[Problems to work on]
a - In the Uber pickup text, during which month and year were the pickup data collected?
b - Please resume the Uber pickup text, carrying it on from its final line.
───── Text to read ─────
In this problem you will analyze Uber pickup data collected during April 2014 around New York City.
The complete data are freely on [Kaggle](https://www.kaggle.com/fivethirtyeight/uber-pickups-in-new-york-city/).
The data consist of a timestamp (which we are going to ignore), the latitude and longitude of the Uber pickup, and a base code (which we are also ignoring).
The data file we are going to use is [uber-raw-data-apr14.csv](https://raw.githubusercontent.com/PredictiveScienceLab/data-analytics-se/master/homework/uber-raw-data-apr14.csv).
As usual, you have to make it visible to this Jupyter notebook.
On Google Colab, just run this:

In [None]:
url = "https://github.com/PredictiveScienceLab/data-analytics-se/raw/master/lecturebook/data/uber-raw-data-apr14.csv"
download(url)

And you can load it using pandas:

In [None]:
import pandas as pd
p1_data = pd.read_csv('uber-raw-data-apr14.csv')

Here is a text view:

In [None]:
p1_data

As you see, there where about half a million Uber pickups during April 2014...
Let's extract the lattitude and longitude data only (this is needed for passing them to scikit-learn algorithms).
Here is how you can do this in pandas:

In [None]:
# Just use the column names as indices.
# The two brackets are required because you are actually
# passing a list of columns
loc_data = p1_data[['Lon', 'Lat']]
loc_data

Let's also visualize these points:

In [None]:
fig, ax = plt.subplots()
ax.scatter(loc_data.Lon, loc_data.Lat, s=0.01)
# ``s=0.01`` specifies the size. I am using a small size because
# these are too many points to visualize
ax.set_xlabel('Longitude')
ax.set_ylabel('Latitude');

This is nice, but it would be even nicer if we had a map of New York City on the background.
We can make such a map on [www.openstreetmap.org](https://www.openstreetmap.org/export#map=11/40.7855/-73.8964).
We just need to have a box of longitude's and latitudes that overlaps with our data.
Here is how to get such a *bounding box*:

In [None]:
box = ((loc_data.Lon.min(), loc_data.Lon.max(),
        loc_data.Lat.min(), loc_data.Lat.max()))
box

I have already extracted this picture for you and you can find it [here](https://github.com/PredictiveScienceLab/data-analytics-se/blob/master/homework/ny_map.png).
As always, it needs to be visible from the Jupyter notebook.
On Google Colab run:

In [None]:
url = "https://github.com/PredictiveScienceLab/data-analytics-se/raw/master/lecturebook/images/ny_map.png"
───── Data provided ─────
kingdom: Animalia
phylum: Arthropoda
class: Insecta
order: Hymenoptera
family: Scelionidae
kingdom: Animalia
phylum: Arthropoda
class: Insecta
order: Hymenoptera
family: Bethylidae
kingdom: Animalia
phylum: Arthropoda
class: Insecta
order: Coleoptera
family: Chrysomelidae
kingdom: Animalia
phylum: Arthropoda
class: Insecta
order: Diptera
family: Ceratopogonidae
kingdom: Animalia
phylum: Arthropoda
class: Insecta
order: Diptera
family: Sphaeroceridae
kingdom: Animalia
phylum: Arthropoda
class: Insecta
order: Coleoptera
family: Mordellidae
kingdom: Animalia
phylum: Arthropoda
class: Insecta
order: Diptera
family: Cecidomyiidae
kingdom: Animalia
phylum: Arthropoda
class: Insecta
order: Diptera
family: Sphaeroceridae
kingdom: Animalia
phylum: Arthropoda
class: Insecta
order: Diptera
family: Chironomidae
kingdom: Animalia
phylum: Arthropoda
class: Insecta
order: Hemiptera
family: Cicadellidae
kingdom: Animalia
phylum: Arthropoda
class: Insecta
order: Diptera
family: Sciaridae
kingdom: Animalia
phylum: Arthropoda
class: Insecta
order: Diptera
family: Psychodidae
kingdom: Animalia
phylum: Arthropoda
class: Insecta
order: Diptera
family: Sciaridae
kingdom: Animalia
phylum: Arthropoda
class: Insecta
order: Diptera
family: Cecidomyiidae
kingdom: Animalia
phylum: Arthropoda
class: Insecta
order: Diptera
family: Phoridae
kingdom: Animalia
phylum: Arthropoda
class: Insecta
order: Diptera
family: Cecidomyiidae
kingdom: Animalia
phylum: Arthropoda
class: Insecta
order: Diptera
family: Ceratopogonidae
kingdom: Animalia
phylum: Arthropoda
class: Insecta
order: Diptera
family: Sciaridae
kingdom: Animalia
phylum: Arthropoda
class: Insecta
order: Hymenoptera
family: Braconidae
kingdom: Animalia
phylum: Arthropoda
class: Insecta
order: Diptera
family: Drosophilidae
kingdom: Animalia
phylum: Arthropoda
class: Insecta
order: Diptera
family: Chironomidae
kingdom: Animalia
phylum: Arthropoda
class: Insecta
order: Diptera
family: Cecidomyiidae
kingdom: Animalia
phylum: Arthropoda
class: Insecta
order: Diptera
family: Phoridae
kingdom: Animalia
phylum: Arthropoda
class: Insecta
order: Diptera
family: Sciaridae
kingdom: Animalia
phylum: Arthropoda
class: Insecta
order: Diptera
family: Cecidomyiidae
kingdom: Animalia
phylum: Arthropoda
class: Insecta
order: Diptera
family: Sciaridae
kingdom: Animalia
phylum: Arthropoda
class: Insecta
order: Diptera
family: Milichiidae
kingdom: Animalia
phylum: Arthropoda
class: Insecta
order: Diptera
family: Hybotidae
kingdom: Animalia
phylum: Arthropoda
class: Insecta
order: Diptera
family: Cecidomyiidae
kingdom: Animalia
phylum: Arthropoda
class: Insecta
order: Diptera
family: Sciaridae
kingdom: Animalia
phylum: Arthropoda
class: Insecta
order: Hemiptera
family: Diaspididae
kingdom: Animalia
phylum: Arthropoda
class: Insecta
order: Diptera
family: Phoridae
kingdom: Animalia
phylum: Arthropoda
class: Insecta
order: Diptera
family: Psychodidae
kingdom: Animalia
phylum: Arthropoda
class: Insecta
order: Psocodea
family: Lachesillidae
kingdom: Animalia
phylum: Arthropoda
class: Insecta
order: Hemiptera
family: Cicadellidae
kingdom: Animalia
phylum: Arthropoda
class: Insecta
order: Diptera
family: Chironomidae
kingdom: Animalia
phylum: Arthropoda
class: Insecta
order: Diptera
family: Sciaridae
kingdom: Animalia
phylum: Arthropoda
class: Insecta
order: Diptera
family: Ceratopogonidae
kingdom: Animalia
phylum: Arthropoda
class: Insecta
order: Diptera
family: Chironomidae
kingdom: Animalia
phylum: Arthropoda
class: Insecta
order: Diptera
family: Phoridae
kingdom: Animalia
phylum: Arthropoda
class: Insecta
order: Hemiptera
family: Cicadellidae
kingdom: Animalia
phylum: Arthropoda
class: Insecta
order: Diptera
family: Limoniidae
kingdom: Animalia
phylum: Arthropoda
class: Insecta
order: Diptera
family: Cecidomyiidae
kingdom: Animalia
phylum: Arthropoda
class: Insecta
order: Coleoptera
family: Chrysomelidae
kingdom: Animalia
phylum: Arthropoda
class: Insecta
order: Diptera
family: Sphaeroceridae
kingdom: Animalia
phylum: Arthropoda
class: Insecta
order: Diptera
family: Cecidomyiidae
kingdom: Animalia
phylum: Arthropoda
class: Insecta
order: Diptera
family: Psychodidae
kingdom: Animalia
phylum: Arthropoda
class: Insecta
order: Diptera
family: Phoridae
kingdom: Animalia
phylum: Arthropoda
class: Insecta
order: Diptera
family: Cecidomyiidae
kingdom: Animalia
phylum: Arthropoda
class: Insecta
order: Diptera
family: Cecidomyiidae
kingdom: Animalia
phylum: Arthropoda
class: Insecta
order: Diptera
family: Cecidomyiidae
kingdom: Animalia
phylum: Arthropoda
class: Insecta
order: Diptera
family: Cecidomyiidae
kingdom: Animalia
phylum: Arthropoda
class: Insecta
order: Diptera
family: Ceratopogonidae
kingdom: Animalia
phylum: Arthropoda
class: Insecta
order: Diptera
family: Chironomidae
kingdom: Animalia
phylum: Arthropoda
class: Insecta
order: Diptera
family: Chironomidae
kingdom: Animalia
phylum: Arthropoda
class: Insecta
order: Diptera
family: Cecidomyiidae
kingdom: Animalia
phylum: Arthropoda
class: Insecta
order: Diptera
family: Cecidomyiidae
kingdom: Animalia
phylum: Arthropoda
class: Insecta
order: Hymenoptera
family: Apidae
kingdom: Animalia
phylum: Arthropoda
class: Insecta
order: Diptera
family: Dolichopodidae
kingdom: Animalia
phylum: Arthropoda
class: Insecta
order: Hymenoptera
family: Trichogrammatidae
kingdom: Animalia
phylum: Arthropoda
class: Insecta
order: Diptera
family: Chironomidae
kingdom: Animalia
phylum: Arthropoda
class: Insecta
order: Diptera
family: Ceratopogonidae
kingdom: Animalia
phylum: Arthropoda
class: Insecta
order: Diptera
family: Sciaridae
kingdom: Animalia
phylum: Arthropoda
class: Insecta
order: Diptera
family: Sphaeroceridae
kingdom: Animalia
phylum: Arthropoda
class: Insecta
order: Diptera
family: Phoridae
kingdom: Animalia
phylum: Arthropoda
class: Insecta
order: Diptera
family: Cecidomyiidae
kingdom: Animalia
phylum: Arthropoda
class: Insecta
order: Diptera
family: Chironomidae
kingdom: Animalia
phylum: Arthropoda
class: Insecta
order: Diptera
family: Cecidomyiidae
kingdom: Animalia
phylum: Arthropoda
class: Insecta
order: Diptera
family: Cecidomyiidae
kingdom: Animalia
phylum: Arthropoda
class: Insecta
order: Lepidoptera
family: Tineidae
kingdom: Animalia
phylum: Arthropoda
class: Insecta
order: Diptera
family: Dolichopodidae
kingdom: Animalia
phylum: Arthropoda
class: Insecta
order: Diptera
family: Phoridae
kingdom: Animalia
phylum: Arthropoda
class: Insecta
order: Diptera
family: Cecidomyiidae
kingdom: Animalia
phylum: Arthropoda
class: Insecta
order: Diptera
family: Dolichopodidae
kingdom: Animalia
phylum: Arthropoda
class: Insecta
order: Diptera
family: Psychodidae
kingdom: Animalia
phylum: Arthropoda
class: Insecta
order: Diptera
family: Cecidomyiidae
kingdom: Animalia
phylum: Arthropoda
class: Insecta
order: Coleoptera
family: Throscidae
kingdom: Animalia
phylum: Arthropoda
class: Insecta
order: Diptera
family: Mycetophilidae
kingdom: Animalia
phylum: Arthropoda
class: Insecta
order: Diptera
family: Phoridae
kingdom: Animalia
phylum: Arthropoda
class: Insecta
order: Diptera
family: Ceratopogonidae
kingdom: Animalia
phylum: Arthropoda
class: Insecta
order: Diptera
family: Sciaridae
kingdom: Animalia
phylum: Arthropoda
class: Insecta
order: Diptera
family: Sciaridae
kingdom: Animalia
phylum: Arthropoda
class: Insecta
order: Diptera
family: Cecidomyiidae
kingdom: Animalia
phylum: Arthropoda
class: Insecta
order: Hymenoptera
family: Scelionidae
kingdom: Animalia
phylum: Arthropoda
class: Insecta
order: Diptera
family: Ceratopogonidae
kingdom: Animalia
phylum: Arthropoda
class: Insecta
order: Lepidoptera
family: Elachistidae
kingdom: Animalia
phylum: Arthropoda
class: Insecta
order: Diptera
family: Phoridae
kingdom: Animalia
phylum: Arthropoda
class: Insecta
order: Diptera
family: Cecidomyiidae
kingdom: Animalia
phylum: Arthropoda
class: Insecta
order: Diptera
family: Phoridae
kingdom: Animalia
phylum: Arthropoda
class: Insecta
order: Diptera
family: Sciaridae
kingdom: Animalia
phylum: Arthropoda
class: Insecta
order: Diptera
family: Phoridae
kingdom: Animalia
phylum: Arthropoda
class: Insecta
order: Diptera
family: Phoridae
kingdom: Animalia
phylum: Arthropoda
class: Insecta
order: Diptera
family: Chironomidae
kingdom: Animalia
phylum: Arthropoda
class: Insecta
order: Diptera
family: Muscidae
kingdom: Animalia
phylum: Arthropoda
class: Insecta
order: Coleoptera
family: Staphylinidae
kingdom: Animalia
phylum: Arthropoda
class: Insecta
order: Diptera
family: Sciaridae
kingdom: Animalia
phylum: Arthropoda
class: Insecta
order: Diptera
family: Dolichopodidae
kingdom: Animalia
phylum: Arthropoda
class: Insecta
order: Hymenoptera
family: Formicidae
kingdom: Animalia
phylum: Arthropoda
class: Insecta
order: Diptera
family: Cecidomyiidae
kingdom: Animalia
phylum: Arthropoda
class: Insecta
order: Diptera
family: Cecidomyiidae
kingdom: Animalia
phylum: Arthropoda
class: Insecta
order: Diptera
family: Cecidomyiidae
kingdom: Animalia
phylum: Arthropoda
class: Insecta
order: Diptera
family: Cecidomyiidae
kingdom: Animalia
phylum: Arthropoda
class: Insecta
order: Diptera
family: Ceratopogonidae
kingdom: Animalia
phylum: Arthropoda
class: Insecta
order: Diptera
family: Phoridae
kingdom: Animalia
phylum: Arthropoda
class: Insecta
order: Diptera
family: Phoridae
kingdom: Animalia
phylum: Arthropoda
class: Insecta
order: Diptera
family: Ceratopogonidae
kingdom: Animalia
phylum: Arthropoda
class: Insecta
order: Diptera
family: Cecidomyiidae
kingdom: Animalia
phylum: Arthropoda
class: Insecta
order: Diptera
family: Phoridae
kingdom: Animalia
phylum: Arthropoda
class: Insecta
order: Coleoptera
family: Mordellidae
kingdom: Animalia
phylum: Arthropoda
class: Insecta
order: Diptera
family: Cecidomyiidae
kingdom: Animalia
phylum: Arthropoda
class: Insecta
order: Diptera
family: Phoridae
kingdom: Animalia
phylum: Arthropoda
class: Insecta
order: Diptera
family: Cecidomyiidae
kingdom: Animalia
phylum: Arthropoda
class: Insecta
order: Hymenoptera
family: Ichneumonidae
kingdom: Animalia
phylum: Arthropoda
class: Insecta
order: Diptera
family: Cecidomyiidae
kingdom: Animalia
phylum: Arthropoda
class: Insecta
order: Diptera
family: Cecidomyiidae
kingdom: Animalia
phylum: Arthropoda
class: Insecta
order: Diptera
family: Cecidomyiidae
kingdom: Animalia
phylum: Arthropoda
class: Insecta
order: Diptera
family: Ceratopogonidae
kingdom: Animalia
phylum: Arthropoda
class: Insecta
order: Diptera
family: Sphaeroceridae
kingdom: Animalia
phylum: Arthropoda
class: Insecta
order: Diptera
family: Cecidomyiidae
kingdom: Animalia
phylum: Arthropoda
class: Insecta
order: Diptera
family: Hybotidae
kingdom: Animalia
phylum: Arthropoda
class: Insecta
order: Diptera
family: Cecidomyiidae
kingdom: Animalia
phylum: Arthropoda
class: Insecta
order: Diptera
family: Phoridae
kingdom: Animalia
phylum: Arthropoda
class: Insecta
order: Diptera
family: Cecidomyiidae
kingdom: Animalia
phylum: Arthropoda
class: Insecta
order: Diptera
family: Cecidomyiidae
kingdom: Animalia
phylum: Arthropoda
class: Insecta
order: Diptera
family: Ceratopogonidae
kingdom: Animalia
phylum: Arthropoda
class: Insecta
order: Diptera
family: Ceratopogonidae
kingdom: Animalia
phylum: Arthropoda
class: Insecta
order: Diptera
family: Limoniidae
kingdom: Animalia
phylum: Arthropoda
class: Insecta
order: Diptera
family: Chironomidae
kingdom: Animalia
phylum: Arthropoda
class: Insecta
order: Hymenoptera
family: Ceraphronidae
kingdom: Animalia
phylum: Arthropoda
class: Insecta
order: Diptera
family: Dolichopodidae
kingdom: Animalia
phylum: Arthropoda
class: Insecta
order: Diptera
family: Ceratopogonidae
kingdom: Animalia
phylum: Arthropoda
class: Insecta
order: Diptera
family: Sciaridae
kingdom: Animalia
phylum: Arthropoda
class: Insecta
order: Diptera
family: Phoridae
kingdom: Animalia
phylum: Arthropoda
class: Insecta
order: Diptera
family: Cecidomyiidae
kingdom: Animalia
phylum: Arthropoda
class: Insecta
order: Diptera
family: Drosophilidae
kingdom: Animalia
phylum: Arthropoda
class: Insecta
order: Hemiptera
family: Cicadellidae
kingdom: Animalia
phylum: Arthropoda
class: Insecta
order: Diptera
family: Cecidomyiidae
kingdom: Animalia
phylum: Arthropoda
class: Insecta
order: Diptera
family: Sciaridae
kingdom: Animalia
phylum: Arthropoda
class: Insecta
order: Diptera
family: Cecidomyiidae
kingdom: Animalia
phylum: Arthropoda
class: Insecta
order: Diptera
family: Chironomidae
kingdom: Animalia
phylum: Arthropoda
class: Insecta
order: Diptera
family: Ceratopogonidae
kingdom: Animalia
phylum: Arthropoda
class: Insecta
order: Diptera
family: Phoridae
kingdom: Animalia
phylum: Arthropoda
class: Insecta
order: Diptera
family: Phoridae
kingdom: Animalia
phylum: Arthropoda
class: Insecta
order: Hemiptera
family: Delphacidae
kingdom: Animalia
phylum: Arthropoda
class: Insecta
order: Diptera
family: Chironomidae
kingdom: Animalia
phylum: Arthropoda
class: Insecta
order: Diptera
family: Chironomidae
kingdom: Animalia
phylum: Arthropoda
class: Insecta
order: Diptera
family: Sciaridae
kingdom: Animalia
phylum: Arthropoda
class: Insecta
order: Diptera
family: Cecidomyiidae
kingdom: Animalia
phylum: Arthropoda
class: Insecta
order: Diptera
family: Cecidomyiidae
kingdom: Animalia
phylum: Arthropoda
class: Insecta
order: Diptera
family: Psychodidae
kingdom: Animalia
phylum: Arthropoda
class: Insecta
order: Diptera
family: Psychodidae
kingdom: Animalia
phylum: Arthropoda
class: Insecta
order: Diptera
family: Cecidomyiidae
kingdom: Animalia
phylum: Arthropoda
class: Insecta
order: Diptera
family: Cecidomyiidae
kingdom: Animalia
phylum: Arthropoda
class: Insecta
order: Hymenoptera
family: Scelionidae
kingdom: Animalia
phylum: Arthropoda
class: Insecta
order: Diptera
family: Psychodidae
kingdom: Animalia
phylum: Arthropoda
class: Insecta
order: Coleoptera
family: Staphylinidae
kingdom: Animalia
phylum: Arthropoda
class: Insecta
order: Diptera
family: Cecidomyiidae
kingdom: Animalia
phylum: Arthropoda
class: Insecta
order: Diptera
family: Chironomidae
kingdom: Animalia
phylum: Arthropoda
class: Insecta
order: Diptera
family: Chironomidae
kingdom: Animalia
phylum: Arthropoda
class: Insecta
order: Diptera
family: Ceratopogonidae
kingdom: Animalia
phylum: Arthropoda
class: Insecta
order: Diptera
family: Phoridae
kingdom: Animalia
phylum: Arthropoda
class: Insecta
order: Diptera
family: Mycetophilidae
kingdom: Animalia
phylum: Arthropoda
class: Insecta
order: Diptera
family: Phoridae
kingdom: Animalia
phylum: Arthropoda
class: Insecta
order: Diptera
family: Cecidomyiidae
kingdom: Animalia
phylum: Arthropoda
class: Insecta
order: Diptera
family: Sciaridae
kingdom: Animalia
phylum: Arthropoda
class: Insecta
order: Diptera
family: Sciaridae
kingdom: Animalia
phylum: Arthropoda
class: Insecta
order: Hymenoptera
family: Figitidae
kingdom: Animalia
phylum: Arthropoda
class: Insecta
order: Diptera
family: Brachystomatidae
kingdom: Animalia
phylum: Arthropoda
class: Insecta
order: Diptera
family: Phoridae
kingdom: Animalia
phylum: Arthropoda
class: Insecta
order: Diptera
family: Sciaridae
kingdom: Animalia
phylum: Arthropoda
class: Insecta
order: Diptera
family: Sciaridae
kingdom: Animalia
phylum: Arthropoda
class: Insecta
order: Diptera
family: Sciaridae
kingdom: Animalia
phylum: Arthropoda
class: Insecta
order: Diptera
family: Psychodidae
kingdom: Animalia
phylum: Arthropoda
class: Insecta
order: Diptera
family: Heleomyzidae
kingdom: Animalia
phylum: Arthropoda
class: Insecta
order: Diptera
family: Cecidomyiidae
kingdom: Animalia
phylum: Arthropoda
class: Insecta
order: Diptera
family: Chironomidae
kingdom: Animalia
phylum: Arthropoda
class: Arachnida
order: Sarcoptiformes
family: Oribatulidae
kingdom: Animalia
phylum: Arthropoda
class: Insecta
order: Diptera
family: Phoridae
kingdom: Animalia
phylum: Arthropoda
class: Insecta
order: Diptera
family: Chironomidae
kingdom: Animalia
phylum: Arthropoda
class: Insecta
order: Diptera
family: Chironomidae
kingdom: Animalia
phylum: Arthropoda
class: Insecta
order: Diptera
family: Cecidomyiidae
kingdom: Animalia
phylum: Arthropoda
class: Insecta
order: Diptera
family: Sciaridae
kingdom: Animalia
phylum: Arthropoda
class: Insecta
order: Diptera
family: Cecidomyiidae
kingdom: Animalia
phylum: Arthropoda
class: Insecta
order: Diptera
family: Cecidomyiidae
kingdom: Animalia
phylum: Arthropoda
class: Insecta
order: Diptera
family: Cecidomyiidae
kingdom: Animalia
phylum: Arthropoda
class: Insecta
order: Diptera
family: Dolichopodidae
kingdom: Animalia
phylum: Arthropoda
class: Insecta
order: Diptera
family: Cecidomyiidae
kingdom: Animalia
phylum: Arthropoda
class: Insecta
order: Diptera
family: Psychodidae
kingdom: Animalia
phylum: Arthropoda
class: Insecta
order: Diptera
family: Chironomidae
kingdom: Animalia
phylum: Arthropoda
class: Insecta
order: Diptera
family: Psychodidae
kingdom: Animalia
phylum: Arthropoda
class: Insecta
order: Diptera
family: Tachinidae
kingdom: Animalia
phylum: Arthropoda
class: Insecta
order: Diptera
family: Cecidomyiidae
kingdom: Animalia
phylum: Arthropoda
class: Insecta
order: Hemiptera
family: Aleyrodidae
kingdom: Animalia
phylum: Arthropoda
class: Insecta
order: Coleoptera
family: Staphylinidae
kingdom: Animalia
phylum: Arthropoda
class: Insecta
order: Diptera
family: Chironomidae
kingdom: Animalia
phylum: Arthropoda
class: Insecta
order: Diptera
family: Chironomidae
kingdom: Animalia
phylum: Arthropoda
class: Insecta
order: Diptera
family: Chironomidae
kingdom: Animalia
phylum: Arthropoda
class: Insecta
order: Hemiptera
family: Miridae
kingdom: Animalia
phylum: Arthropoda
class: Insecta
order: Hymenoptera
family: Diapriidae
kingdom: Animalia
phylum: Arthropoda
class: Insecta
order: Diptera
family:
─────
[Outputs by task]
a - April 2014

b -
download(url)

If you have it at the right place, you should be able to see the image here:

![New York City Map](ny_map.png)

Now let's load the image as a matrix:

In [None]:
ny_map = plt.imread('ny_map.png')

And we can visualize it with ``plt.imshow`` and draw the Uber pickups on top of it.
Here is how:

In [None]:
fig, ax = plt.subplots(dpi=600)
ax.scatter(
    loc_data.Lon,
    loc_data.Lat,
    zorder=1,
    alpha= 0.5,
    c='b',
    s=0.001
)
ax.set_xlim(box[0],box[1])
ax.set_ylim(box[2],box[3])
ax.imshow(
    ny_map,
    zorder=0,
    extent=box,
    aspect= 'equal'
)
ax.set_xlabel('Longitude')
ax.set_ylabel('Latitude');

Because we have over half a million data points, machine learning algorithms may be a bit slow.
So, as you develop your code use use only 50K observations.
Once you have a stable version of your code, modify the following code segment to make use of the entire dataset.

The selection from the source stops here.